Perform sensitivity testing so that missing data are
ignored unless results are significantly changed; if a student is already
getting an “A”, the result of the last quiz is immaterial.
INTEGRITY CONSTRAINTS
The major types of integrity constraints (whose purpose is to facilitate maintaining the accuracy and integrity of data) are: domain constraints, entity integrity, referential integrity, and operational constraints.
Domain Constraints
A domain is a set of values that may be assigned to an attribute. A domain definition usually consists of domain name, meaning, size (or length), and allowable values or range. All of the values that appear in a column or relation must be taken from the same domain.
Entity Integrity
Rule designed to assure that every relation has a primary key, and that the data values for that primary key are all valid and non-null. It is possible that a particular non-primary key attribute cannot be assigned a data value if there is no applicable value, or the applicable data value is not known. Example fax number (not applicable) or a forgotten telephone number. In such cases, a null value may be assigned. Note that a null value is not zero or a string of blanks. Inclusion of nulls could sometimes lead to anomalous result.
Referential Integrity
Associations between tables are defined through the use of foreign keys. For example, the association between the CUSTOMER and DRIVER tables is defined by including the Driver_ID attribute as a foreign key in CUSTOMR. So, before inserting a new row in the CUSTOMER table, the driver for that order must exist in the DRIVER table. A referential integrity constraint is a rule that maintains consistency among the rows of two relations. It states that if there is a foreign key in one relation, either each foreign key value must match a primary key value in the other relation or else the foreign key value must be null.
Operational Constraints
Example: “A person may purchase a ticket for the all-star game only if that person is a season-ticket holder.”
Managing data security, privacy, and integrity: Protecting the security, privacy, and integrity of the organizational databases rests with the database administration function.
USING AND SELECTING INDEXES
Database manipulations require locating a row (or collection of rows) that satisfy some conditions.

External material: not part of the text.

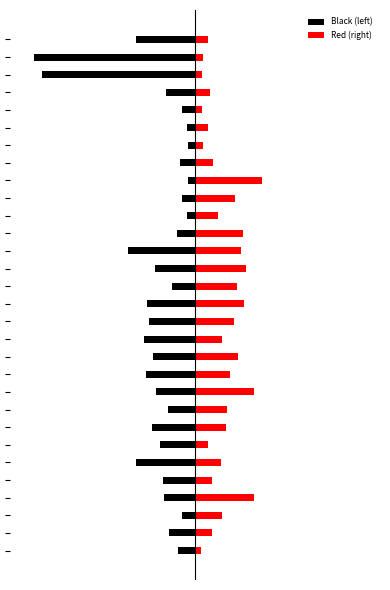

Which series changed the most between 11 and 20?

Black (left)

Example, all customers in a given zip code, or all students with a particular major. Scanning every row in a table looking for the desired rows is extremely slow. Using indexes can speed this process, and defining indexes is an important part of physical database design. Indexes on a file can be created for either a primary key or a secondary key or both. The index is a table with two columns: the key and the address of the record(s) that contain that key value. For any primary key, there will be only one entry in the index for each key value.
Creating a Primary Key Index
The Driver table has a primary key of Driver_ID. A primary key index using SQL command is:
CREATE UNIQUE INDEX DRIVINDEX ON DRIVER(DRIVER_ID)

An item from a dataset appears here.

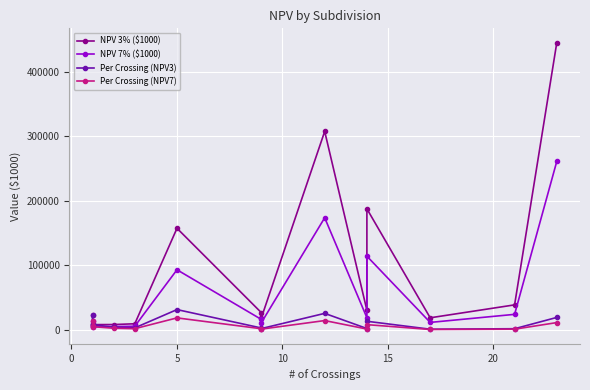

What is the sum of all Per Crossing (NPV7) values?

88036.8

DRIVINEX is the name of the index file created to store the index entries. The ON clause specifies which table is being indexed and the column(s) that form the index key. The UNIQUE keyword makes the DRIVINDEX a primary key index. When this command is executed, any existing records in the driver table would be indexed. If there are duplicate values of Driver_ID, the CREATE INDEX command will fail. Once the index is created, the DBMS will reject any insertion or update of data in the DRIVER table that would violate the uniqueness constraint on DRIVER_Ids. For composite primary keys, list all the elements of the primary key in the ON clause.
Creating a Secondary Key Index
To retrieve rows of a relation based on values for attributes other than the primary key:
CREATE INDEX DESCINDX ON PRODUCT(DESCRIPTION) is a SQL command to create an index on the Description field of the Product table. The term UNIQUE should not be used with secondary key attributes, as values may be repeated.
When to Use Indexes
There is a trade-off between improved performance for retrievals, and degraded performance for inserting, deleting, and updating the records in a file.